## Available data
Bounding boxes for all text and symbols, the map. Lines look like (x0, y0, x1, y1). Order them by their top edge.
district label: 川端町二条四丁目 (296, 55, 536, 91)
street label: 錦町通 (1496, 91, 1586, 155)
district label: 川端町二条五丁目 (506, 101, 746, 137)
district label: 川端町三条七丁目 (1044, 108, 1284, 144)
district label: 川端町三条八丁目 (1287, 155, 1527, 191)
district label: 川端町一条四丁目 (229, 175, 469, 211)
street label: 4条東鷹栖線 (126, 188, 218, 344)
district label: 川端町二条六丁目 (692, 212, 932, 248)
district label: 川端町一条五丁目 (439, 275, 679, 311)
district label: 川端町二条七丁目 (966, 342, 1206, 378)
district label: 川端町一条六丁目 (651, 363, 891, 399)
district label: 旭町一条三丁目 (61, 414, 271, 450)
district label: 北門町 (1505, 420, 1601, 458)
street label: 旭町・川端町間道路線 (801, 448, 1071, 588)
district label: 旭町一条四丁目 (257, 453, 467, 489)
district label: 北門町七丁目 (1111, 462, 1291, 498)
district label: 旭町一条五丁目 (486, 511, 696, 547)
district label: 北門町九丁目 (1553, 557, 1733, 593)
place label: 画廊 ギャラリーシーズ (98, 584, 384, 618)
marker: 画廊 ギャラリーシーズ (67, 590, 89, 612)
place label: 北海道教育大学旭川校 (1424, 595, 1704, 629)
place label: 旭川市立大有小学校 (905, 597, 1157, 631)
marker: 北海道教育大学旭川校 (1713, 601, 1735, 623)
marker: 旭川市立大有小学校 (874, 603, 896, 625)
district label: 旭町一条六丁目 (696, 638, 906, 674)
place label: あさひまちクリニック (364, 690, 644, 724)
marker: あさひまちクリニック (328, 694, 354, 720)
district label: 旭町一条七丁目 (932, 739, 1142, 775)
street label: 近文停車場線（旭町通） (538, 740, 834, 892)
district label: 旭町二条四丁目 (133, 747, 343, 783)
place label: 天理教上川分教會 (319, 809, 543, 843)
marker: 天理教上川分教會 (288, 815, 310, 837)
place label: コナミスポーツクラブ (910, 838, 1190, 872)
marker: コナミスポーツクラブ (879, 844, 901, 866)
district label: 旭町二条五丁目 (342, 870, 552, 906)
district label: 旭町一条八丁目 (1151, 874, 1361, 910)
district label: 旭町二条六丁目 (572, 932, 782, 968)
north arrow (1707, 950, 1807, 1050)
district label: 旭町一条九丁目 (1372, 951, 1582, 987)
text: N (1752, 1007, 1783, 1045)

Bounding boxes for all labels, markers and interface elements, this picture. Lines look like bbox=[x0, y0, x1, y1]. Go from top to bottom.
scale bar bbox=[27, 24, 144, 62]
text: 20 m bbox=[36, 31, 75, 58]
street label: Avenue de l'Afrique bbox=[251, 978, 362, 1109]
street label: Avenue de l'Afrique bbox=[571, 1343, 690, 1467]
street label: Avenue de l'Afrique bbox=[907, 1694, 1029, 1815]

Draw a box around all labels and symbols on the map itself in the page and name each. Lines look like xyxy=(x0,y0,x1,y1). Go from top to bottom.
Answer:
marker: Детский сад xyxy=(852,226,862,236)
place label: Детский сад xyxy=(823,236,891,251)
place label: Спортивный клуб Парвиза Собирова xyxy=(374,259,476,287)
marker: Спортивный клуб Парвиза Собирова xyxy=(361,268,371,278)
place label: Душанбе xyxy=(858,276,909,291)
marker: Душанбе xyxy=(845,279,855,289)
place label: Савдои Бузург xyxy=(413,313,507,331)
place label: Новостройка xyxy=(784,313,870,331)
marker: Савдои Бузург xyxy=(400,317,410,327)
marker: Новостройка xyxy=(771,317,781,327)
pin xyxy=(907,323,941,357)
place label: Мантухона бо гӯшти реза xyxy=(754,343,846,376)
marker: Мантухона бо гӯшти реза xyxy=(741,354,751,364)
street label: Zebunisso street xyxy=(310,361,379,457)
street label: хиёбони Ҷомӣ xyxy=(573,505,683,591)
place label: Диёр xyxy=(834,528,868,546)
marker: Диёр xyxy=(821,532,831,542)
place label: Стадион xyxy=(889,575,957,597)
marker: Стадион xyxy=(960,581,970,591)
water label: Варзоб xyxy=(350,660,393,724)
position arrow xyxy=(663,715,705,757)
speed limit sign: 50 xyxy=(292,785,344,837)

## What to work on
In the listing above, the lines from the one containing "Bounding boxes for all labels, markers" through the one containing "Draw a box around" must be set down exactly, with no other lines.

## Answer below
Bounding boxes for all labels, markers and interface elements, this picture. Lines look like bbox=[x0, y0, x1, y1]. Go from top to bottom.
scale bar bbox=[27, 24, 144, 62]
text: 20 m bbox=[36, 31, 75, 58]
street label: Avenue de l'Afrique bbox=[251, 978, 362, 1109]
street label: Avenue de l'Afrique bbox=[571, 1343, 690, 1467]
street label: Avenue de l'Afrique bbox=[907, 1694, 1029, 1815]

Draw a box around all labels and symbols on the map itself in the page and name each. Lines look like xyxy=(x0,y0,x1,y1). Go from top to bottom.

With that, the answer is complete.